Required action: Every single entry that follows is to be retyped exactly.

Stored data entries:
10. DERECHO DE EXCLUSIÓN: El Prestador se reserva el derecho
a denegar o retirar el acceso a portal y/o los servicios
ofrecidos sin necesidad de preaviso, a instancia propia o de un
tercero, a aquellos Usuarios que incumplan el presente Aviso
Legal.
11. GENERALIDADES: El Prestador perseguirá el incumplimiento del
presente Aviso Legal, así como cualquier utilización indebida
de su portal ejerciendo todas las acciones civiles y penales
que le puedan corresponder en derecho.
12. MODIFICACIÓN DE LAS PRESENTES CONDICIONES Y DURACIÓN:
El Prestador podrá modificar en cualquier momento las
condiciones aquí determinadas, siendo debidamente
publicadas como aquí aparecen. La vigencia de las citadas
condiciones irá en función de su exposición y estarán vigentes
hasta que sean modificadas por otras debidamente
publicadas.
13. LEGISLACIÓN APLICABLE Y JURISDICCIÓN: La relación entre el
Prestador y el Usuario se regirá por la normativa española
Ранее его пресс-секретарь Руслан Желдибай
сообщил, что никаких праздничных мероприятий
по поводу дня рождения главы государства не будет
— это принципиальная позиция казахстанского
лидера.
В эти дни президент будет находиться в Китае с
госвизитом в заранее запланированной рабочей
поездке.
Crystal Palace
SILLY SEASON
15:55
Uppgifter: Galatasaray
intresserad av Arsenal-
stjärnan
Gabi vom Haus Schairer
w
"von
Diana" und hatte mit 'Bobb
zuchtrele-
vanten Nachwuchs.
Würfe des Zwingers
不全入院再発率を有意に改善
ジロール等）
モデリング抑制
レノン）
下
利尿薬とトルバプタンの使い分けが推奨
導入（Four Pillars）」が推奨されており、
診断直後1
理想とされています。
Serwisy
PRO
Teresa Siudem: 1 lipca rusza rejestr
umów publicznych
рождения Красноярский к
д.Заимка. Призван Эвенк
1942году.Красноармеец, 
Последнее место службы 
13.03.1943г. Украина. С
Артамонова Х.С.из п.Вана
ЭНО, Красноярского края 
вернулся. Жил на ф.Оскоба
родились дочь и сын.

Exercise output:
10. DERECHO DE EXCLUSIÓN: El Prestador se reserva el derecho
a denegar o retirar el acceso a portal y/o los servicios
ofrecidos sin necesidad de preaviso, a instancia propia o de un
tercero, a aquellos Usuarios que incumplan el presente Aviso
Legal.
11. GENERALIDADES: El Prestador perseguirá el incumplimiento del
presente Aviso Legal, así como cualquier utilización indebida
de su portal ejerciendo todas las acciones civiles y penales
que le puedan corresponder en derecho.
12. MODIFICACIÓN DE LAS PRESENTES CONDICIONES Y DURACIÓN:
El Prestador podrá modificar en cualquier momento las
condiciones aquí determinadas, siendo debidamente
publicadas como aquí aparecen. La vigencia de las citadas
condiciones irá en función de su exposición y estarán vigentes
hasta que sean modificadas por otras debidamente
publicadas.
13. LEGISLACIÓN APLICABLE Y JURISDICCIÓN: La relación entre el
Prestador y el Usuario se regirá por la normativa española
Ранее его пресс-секретарь Руслан Желдибай
сообщил, что никаких праздничных мероприятий
по поводу дня рождения главы государства не будет
— это принципиальная позиция казахстанского
лидера.
В эти дни президент будет находиться в Китае с
госвизитом в заранее запланированной рабочей
поездке.
Crystal Palace
SILLY SEASON
15:55
Uppgifter: Galatasaray
intresserad av Arsenal-
stjärnan
Gabi vom Haus Schairer
w
"von
Diana" und hatte mit 'Bobb
zuchtrele-
vanten Nachwuchs.
Würfe des Zwingers
不全入院再発率を有意に改善
ジロール等）
モデリング抑制
レノン）
下
利尿薬とトルバプタンの使い分けが推奨
導入（Four Pillars）」が推奨されており、
診断直後1
理想とされています。
Serwisy
PRO
Teresa Siudem: 1 lipca rusza rejestr
umów publicznych
рождения Красноярский к
д.Заимка. Призван Эвенк
1942году.Красноармеец, 
Последнее место службы 
13.03.1943г. Украина. С
Артамонова Х.С.из п.Вана
ЭНО, Красноярского края 
вернулся. Жил на ф.Оскоба
родились дочь и сын.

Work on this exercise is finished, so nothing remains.